Now they’ve hit the farmland outside town, out where she took Jack apple picking last fall, and this time of year the strawberries are fruiting, acres of them, and she can’t smell the fires from here, just the hay and the sun and the strawberries and it strikes her for a dizzy moment that the listing world has righted. She steps over the few scraggly rows on the end and sets Jack down in the middle of a clump of berries and they’re huge, pristine, untouched, and swollen on the sun. She’s found a pistol with three rounds in it and it’s jammed down in her waistband and the aluminum bat doesn’t leave her swinging hand. She keeps watch. Jack is picking berries and cramming them in with both hands and the juice is running down his chin and then she’s down in the rows with him, one eye scanning, one hand picking. She only allows herself a moment. She needs to be alert, not drunk on summer and a bellyful of sugar after days of crumbs. Jack, seeing this, pauses in his cramming to offer up two berries, one in each fist, both bruised with clumsy picking. Eat mommy! he says, red around the mouth and reaching out to her, and her breath hitches in her throat, and she knows that if she were in a movie this’d be Foreshadowing, or the Calm Before the Storm, but then she starts laughing and laughing because she doesn’t know what else to do with herself except start screaming and she can’t do that, she has to make him believe it’s a game or he’s going to lose it and then they’re done. Anyway it’s almost funny. For the first time all week, he looks just like everybody else.

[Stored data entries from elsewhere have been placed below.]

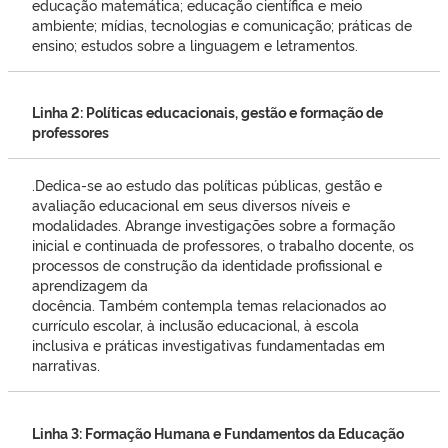
educação matemática; educação científica e meio
ambiente; mídias, tecnologias e comunicação; práticas de
ensino; estudos sobre a linguagem e letramentos.
Linha 2: Políticas educacionais, gestão e formação de
professores
.Dedica-se ao estudo das políticas públicas, gestão e
avaliação educacional em seus diversos níveis e
modalidades. Abrange investigações sobre a formação
inicial e continuada de professores, o trabalho docente, os
processos de construção da identidade profissional e
aprendizagem da
docência. Também contempla temas relacionados ao
currículo escolar, à inclusão educacional, à escola
inclusiva e práticas investigativas fundamentadas em
narrativas.
Linha 3: Formação Humana e Fundamentos da Educação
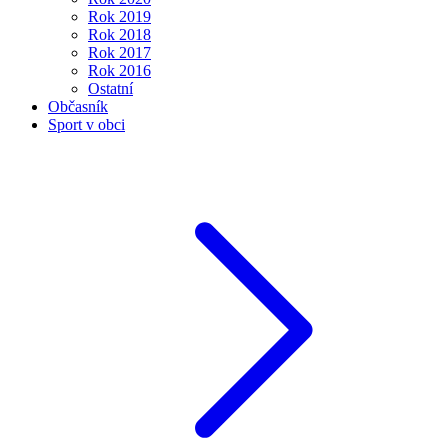
Rok 2019
Rok 2018
Rok 2017
Rok 2016
Ostatní
Občasník
Sport v obci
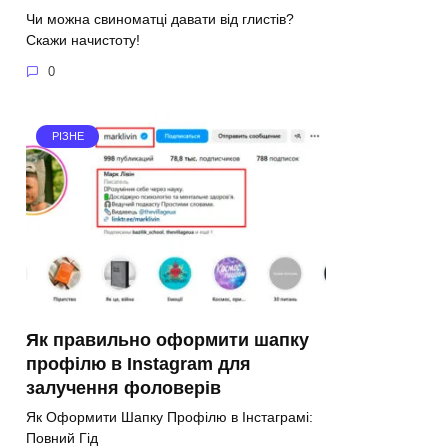
Чи можна свиноматці давати від глистів?
Скажи начистоту!
0
РІЗНЕ
Як правильно оформити шапку
профілю в Instagram для
залучення фоловерів
Як Оформити Шапку Профілю в Інстаграмі:
Повний Гід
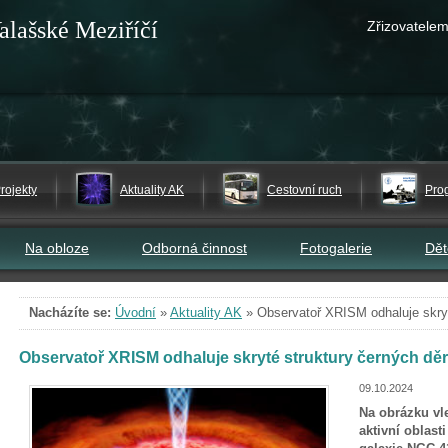
alašské Meziříčí
Zřizovatelem
rojekty
Aktuality AK
Cestovní ruch
Pro
Na obloze
Odborná činnost
Fotogalerie
Dě
Nacházíte se:
Úvodní
»
Aktuality AK
»
Observatoř XRISM odhaluje skryt
Observatoř XRISM odhaluje skryté struktury černých dě
09.10.2024
Na obrázku vle
aktivní oblast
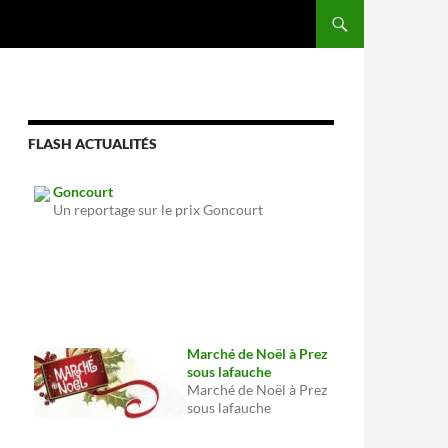
FLASH ACTUALITÉS
Goncourt
Un reportage sur le prix Goncourt
Marché de Noël à Prez
sous lafauche
Marché de Noël à Prez
sous lafauche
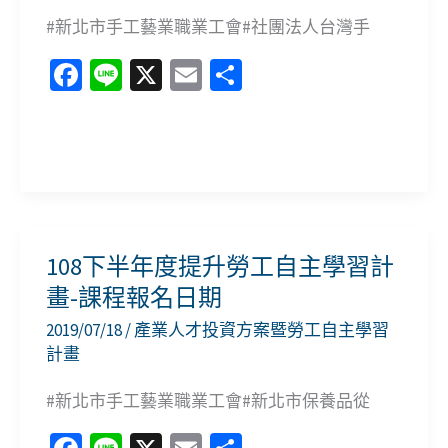
#新北市手工藝業職業工會#社團法人台灣手
資
方
Fa
Li
X
E
分
案
ce
n
m
享
b
e
ai
1090109-
o
l
上
o
半
k
年
108下半年度提升勞工自主學習計
職
畫-課程報名日期
訓
2019/07/18
/
產業人才投資方案暨勞工自主學習
核
計畫
定
#新北市手工藝業職業工會#新北市保養品從
課
程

Now it’s raining, a light sweet twilit summer rain, and she’s holed up in the farm stand, and Jack’s sleeping on her lap, his hair sticky with strawberry juice, and that’s where they find her.

She doesn’t know where they came from, how they knew she was there, what they’re even doing out so far on the county route, a good ten miles from town, only that she wakes and hears a noise outside, a sort of whistling sigh, which first she takes for wind, except there isn’t any. Then she hears something dragging on the gravel of the parking lot, something heavy. And then the doorknob starts to slowly turn, turn and release, turn and release, like it’s being fumbled with a slippery hand.

She’d locked it, she knows she’d locked it. Maybe the lock was faulty, maybe Jack had unlocked it when she wasn’t looking (though when the hell was she not looking?), it doesn’t matter. She folds him to her chest and darts in low toward the doorknob, reaches out against all her instinct to flee, tries to turn the lock, but it won’t turn, not while the doorknob’s turning too.